Hacker News new | ask | show | jobs
by chanandler_bong 1044 days ago
The fact that as a customer that is impacted by this, I only found out about it when my backups and automated test restore failed is worrying.

I get that things happen, but not realising that this was going to be a service impacting event does not inspire continued confidence. Sure, this situation probably won't happen again, but what else don't they understand about their infrastructure?

3 comments

It looks to me that their US10 is not like an AZ but an actual server with bunch of HBA and disks. So very much pets and not only in a single location but possibly in a single rack or even box.

You are (maybe) protected against a few disk failures but that's about it.

This FAQ entry seems to confirm this: https://docs.borgbase.com/faq/#which-storage-backend-are-you...

I got an email about it right away and I’ve also been getting warnings (that I configured in the dashboard) for inactivity on a repo that’s affected.
(off topic) I promised to reply to you in another thread, but I can't because replies are locked. feel free to reach out to me if you want - my contact is in my profile
> automated test restore failed

You automatically test restore? That makes sense but I've never heard of that before, can you describe the process?

Not OP, but I would guess it's something like this:

  1. Make a e.g. 30MB file of random data  
  2. Copy it to "_reference" file  
  3. Upload the file to backup service  
  4. Restore the file from backup service  
  5. Diff restored file against reference
Pretty simple, really.

Pick a couple random files that should be in the repo, restore them from a random archive, check the md5sums against the source. If the md5sums don't match (or the file can't be found), something is wrong. I am mainly backing up RAW image files, so they should never change.

Basically...

$TEST_FILE=$(ls -p /source_dir | grep -v / | shuf -n1)

$TEST_ARCHIVE=$(borgmatic -c config.file list | shuf -n1)

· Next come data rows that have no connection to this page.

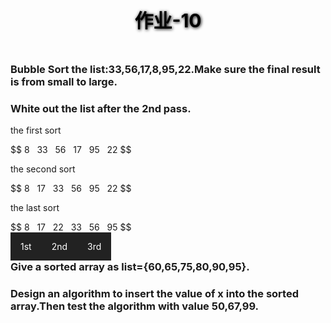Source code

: <style>
@-webkit-keyframes h2{
    0% {color:black;text-shadow:1px 1px 5px black;}
    50% {color:white;text-shadow:none;}
    100% {color:black;text-shadow:1px 1px 5px black;}
}
@keyframes h2{
    0% {color:black;text-shadow:1px 1px 5px black;}
    50% {color:white;text-shadow:none;}
    100% {color:black;text-shadow:1px 1px 5px black;}
}
h2 {
    -webkit-animation-iteration-count:infinite;
    -webkit-animation-duration: 4s;
    -webkit-animation-name:h2;
    animation-duration:4s;
    animation-iteration-count:infinite;
    animation-name:h2;
}
ul {
    list-style-type:none;
    margin:0;
    padding:0;
}
li a{
    float:left;
    display:block;
    color:white;
    background-color:#222;
    text-align:center;
    padding:14px 16px;
    text-decoration: none;
}
li a:hover{
    background-color:#111;
}
h3{
    clear:both;
}
</style>

<h2 style="text-align:center;font-size:30px">作业-10</h2>

<img>
<h3>Bubble Sort the list:33,56,17,8,95,22.Make sure the final result is from small to large.</h3>
<h3>White out the list after the 2nd pass.</h3>
<p>the first sort</p>
$$ 8 &nbsp 33 &nbsp 56 &nbsp 17 &nbsp 95 &nbsp 22 $$
<p>the second sort</p>
$$ 8 &nbsp 17 &nbsp 33 &nbsp 56 &nbsp 95 &nbsp 22 $$
<P>the last sort</p>
$$ 8 &nbsp 17 &nbsp 22 &nbsp 33 &nbsp 56 &nbsp 95 $$

<div>
    <ul>
    <li><a>1st</a></li>
    <li><a>2nd</a></li>
    <li><a>3rd</a></li>
    </ul>
</div>

<h3>Give a sorted array as list={60,65,75,80,90,95}.</h3>
<h3>Design an algorithm to insert the value of x into the sorted array.Then test the algorithm with value 50,67,99.</h3>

borgmatic extract yada yada yada

md5sum $TEST_FILE restored_file

I don't use borg, but I used duplicity, which offers something like that. The verify operation simulates a backup restore to compare whether the restored file's checksum matches that expected from the metadata and optionally against the local file. I use this routinely, interesting to see that a local S3 provider can sometimes mess up your files silently.